The teaches of Sandra Oh: The Chair reminds us how complicated university life can be
The Netflix series comes at a complex time for higher learning but might offer some lessons for its future
The Chair, the new Netflix series that dropped at the end of August, came out just in time to get us all in the mood for back-to-school season. Led by Sandra Oh, the series takes place in the declining English Literature Department of the fictional Pembroke University. When Oh walks confidently into her new office only to fall out of her own chair, I thought, "Right — that really is how September feels."
Beyond its fantastic cast, what really stood out to me was the connections between characters that I never saw coming. The Chair really focuses on how the person we might have overlooked might be exactly the person we need. With students returning to school this month, finding connections in unexpected places feels very on-theme. After all, Zoom is not where most of us thought we would be looking.
The characters in The Chair enter a new school year while standing on shifting ground. The humanities are struggling to justify their existence, and as a result, enrolment rates are plummeting. Sandra Oh's character, Professor Ji-Yoon Kim, is struggling to create substantial change while balancing administrative pressures in her new position as chair of the department, and all the faculty are feeling the strain.
Though the show, refreshingly, doesn't include a pandemic, parallels to this real-life school year are abundant. Students and educators are returning to class this year amidst a lot of uncertainty about how the term will unfold. Some of us are still online, some are back in a restricted physical setting, and some are navigating a mix of the two scenarios. And if we've learned anything at all from last year, we know it could all change again in a second.
Part of what makes this so challenging is that we still remain isolated from one another. Even folks returning in-person may be seeing their peers for the first time in over a year, and others can't connect outside of their Zoom screens. But in The Chair, the show's characters are reminded that sometimes the connections they need the most come from places they hadn't even thought to look. While suspended from teaching, Jay Duplass's character offers to watch Professor Kim's young daughter after she's scared off yet another babysitter — and it becomes the relationship that reinvigorates his love for teaching. Holland Taylor's character, an older professor wary of being pushed out of the department, rediscovers her chutzpa with the help of the tech guy who came to fix her wifi.
These connections are spurred by unwanted changes like being suspended or reluctantly dealing with new technology. But the characters are able to navigate those changes by seeing the new perspective that they bring. Learning during a pandemic is, safe to say, an unwanted change for most people — but it's forcing us to connect in ways we hadn't thought of, and who knows what we might find in the process.
However, there was one point of connection that I felt The Chair did a disservice to. When Jay Duplass's character, a once-loved professor, makes a problematic misstep in class, a video of him goes viral and student protests ensue. Eventually, it escalates to the point of prompting a termination hearing. Narratives like this — where someone "does one thing wrong" and ends up losing their livelihood — are prevalent on TV. In real life, however, these scenarios are rarely ones where a single incident leads to a rapid firing. Despite its questionable basis in real events, this fear that students want to, and can, summarily "cancel" professors affects the way we approach real clashes between students and universities.

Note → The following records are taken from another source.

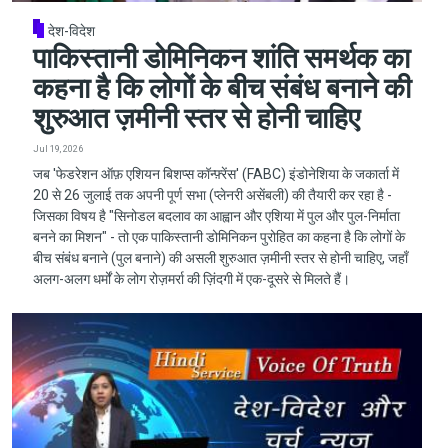
देश-विदेश
पाकिस्तानी डोमिनिकन शांति समर्थक का
कहना है कि लोगों के बीच संबंध बनाने की
शुरुआत ज़मीनी स्तर से होनी चाहिए
Jul 19, 2026
जब 'फेडरेशन ऑफ़ एशियन बिशप्स कॉन्फ़्रेंस' (FABC) इंडोनेशिया के जकार्ता में
20 से 26 जुलाई तक अपनी पूर्ण सभा (प्लेनरी असेंबली) की तैयारी कर रहा है -
जिसका विषय है "सिनोडल बदलाव का आह्वान और एशिया में पुल और पुल-निर्माता
बनने का मिशन" - तो एक पाकिस्तानी डोमिनिकन पुरोहित का कहना है कि लोगों के
बीच संबंध बनाने (पुल बनाने) की असली शुरुआत ज़मीनी स्तर से होनी चाहिए, जहाँ
अलग-अलग धर्मों के लोग रोज़मर्रा की ज़िंदगी में एक-दूसरे से मिलते हैं।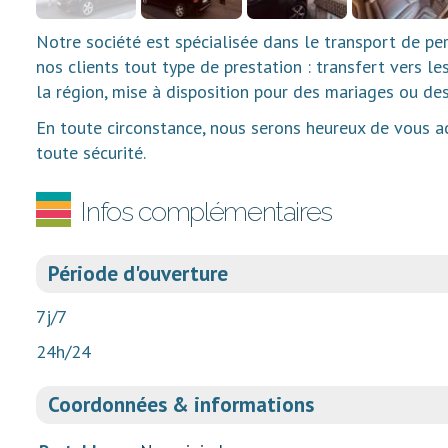
Notre société est spécialisée dans le transport de p
nos clients tout type de prestation : transfert vers le
la région, mise à disposition pour des mariages ou de
En toute circonstance, nous serons heureux de vous ac
toute sécurité.
Infos complémentaires
Période d'ouverture
7j/7
24h/24
Coordonnées & informations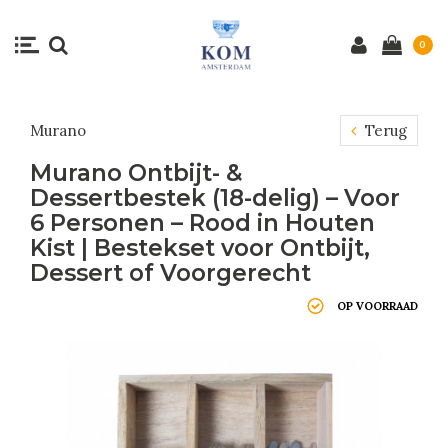
0
Murano
Terug
Murano Ontbijt- &
Dessertbestek (18-delig) – Voor
6 Personen – Rood in Houten
Kist | Bestekset voor Ontbijt,
Dessert of Voorgerecht
OP VOORRAAD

In our current moment, this could have real consequences. Amidst events like the renaming of Ryerson University, universities' responses to student criticism are at the forefront of our minds. But it's important to remember that students are in a place to give fruitful criticism precisely because of the skills they learn in university.
Although The Chair is right to point out that English Departments are struggling, it feels like it misses the fact that students in English are there largely because they are invested in what they are learning. I mean, they certainly aren't under the impression that an English degree is a one-way ticket to employment. They study literature because they are interested in examining the nuances of human behaviour and the world in which it takes place.

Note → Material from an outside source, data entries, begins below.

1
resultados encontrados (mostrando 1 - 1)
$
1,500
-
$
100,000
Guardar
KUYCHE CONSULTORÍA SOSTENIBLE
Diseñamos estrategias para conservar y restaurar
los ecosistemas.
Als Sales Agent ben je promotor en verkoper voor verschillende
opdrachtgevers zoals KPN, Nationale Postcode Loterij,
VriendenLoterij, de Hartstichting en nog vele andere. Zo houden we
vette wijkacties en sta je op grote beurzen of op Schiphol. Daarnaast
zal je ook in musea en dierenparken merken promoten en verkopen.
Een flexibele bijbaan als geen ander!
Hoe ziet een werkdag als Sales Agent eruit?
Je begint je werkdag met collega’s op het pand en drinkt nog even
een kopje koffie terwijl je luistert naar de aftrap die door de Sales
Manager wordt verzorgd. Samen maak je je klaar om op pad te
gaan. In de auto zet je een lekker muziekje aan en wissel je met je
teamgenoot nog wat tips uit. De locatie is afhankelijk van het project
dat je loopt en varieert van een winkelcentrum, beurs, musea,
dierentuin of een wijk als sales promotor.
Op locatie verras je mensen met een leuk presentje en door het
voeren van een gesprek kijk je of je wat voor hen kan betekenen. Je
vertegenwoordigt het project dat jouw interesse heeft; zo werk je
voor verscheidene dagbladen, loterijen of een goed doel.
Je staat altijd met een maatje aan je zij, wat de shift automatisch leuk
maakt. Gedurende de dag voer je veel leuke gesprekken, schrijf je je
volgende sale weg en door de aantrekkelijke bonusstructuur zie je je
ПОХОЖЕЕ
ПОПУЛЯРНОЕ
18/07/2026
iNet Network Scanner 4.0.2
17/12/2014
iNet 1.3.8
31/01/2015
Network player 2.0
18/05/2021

Student criticisms like the ones that prompted the renaming of Ryerson come from exactly those learned skills. Students are making connections between the history of the institutions they attend and biases in our current educational systems. They are making nuanced assessments of how the past affects the present, and demanding that we act accordingly.
These conversations we're having about universities are difficult, they really are. The stakes are high, and there are going to be frustrations and stumbling blocks. But assuming that students' critiques aren't well thought out or fair doesn't do us any good. Perhaps genuinely seeking common ground might be the best place to start.
In one scene from The Chair, Sandra Oh teaches Emily Dickinson's "Hope is the thing with Feathers." As she discusses it with her students it's clear that everyone in the room, including Oh's character, has found hope in even the most unlikely situations. Perhaps hope is most valuable where we aren't expecting to find it. In The Chair, the characters find much-needed hope in the moments where they reach outside their comfort zone to forge new connections. Maybe now it's time for us to do the same.